Achieving Low-Noise, High-Bandwidth, Nanoscale-Resolution Position Sensing With GMR Sensors

This article presents a low-noise high-bandwidth giant magnetoresistance (GMR) sensor-readout circuit for nanometer resolution position sensing, a critical requirement in several precision applications such as atomic force microscopy. The main impediment to performance is the GMR sensor's significantly higher 1/ f noise extending over large bandwidths, thereby limiting the achievable SNR. Therefore, the sensing system needs to be designed at the system level in order to minimize excess intrinsic noise generation and transmission, as well as external noise pickup. The noise characteristics of the GMR sensor and its readout circuit components, and their effect on SNR, are investigated analytically and experimentally. A general process for designing the readout circuit, applicable not just to GMR sensors but also to other high-1/ f -noise sensors, is presented. A resolution of 2.5 nm over a bandwidth of 100 kHz is demonstrated on an atomic force microscope (AFM) nanopositioner, a ten-fold improvement over previously reported GMR sensor performance and comparable to the state-of-theart, but more complex, capacitive sensors. The readout scheme is simple to implement using commercially available off-the-shelf (COTS) components and easily extendable to even higher bandwidths, unlike other schemes, such as modulation/demodulation, where the requirement for increasingly higher carrier frequencies renders further improvements in bandwidth impractical.

Automated summary

This article presents a low-noise high-bandwidth GMR sensor-readout circuit for precise position sensing in applications like atomic force microscopy.

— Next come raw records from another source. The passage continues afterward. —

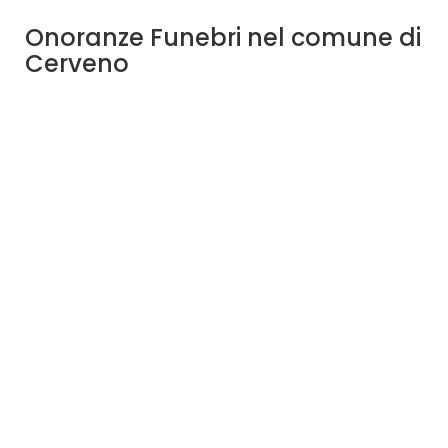
Onoranze Funebri nel comune di
Cerveno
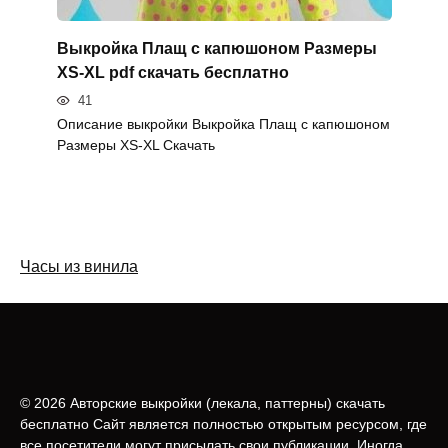
Выкройка Плащ с капюшоном Размеры
XS-XL pdf скачать бесплатно
41
Описание выкройки Выкройка Плащ с капюшоном
Размеры XS-XL Скачать
Часы из винила
© 2026 Авторские выкройки (лeкала, паттерны) скачать
бесплатно Сайт является полностью открытым ресурсом, где
все посетители могут присылать свои публикации. Иногда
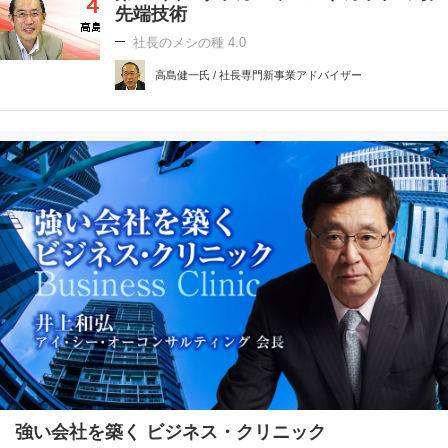
先端技術
社長のメシの種 4.0
高島健一氏 / 社長専門新事業アドバイザー
強い会社を築く ビジネス・クリニック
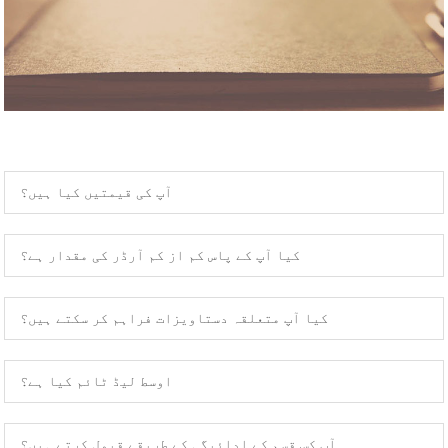
آپ کی قیمتیں کیا ہیں؟
کیا آپ کے پاس کم از کم آرڈر کی مقدار ہے؟
کیا آپ متعلقہ دستاویزات فراہم کر سکتے ہیں؟
اوسط لیڈ ٹائم کیا ہے؟
آپ کس قسم کے ادائیگی کے طریقے قبول کرتے ہیں؟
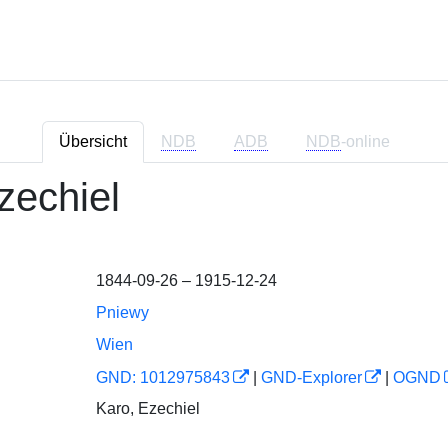
Übersicht
NDB
ADB
NDB
-online
zechiel
1844-09-26 – 1915-12-24
Pniewy
Wien
GND: 1012975843
|
GND-Explorer
|
OGND
Karo, Ezechiel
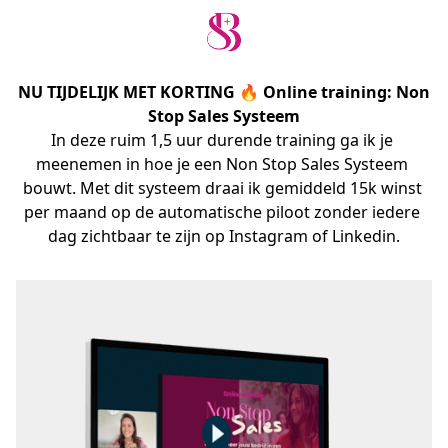
NU TIJDELIJK
MET KORTING 🔥 Online training: Non
Stop Sales Systeem
In deze ruim 1,5 uur durende training ga ik je 
meenemen in hoe je een Non Stop Sales Systeem 
bouwt. Met dit systeem draai ik gemiddeld 15k winst 
per maand op de automatische piloot zonder iedere 
dag zichtbaar te zijn op Instagram of Linkedin.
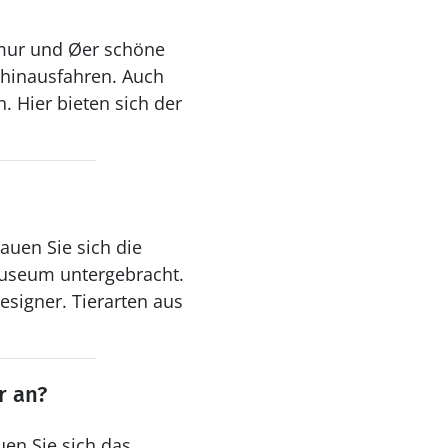
smur und Øer schöne
 hinausfahren. Auch
 Hier bieten sich der
auen Sie sich die
 Museum untergebracht.
signer. Tierarten aus
r an?
en Sie sich das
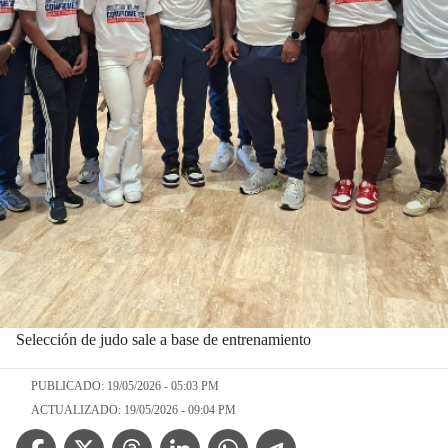
Selección de judo sale a base de entrenamiento
PUBLICADO: 19/05/2026 - 05:03 PM
ACTUALIZADO: 19/05/2026 - 09:04 PM
Facebook Icon
Twitter Icon
Threads Icon
Linkedin Icon
WhatsApp Icon
Telegram Icon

The main challenge is the GMR sensor's high 1/f noise, which limits the achievable SNR. The article investigates the noise characteristics and effect on SNR, and presents a general process for designing the readout circuit. A resolution of 2.5nm over a bandwidth of 100kHz is demonstrated on an AFM nanopositioner, showing significant improvement compared to previous GMR sensor performance.